_Task directions_
Could you copy exactly the lines from the one containing "Solicitar hora" through the last line of the records, leaving out every picture?

_Working data_

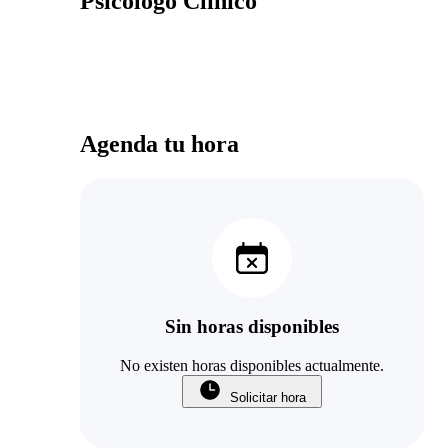
Psicológo Clínico
Agenda tu hora
Sin horas disponibles
No existen horas disponibles actualmente.
Solicitar hora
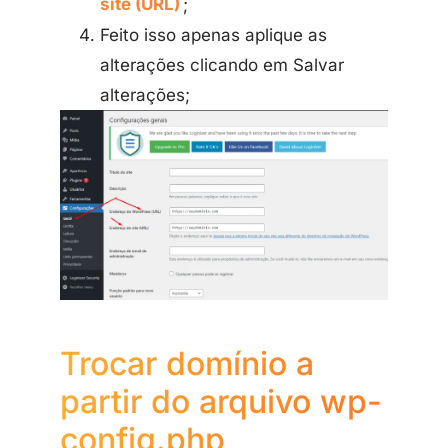
site (URL)
;
Feito isso apenas aplique as
alterações clicando em Salvar
alterações;
Trocar domínio a
partir do arquivo wp-
config.php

_Answer to the exercise_
Solicitar hora
site (URL)
;
Feito isso apenas aplique as
alterações clicando em Salvar
alterações;
Trocar domínio a
partir do arquivo wp-
config.php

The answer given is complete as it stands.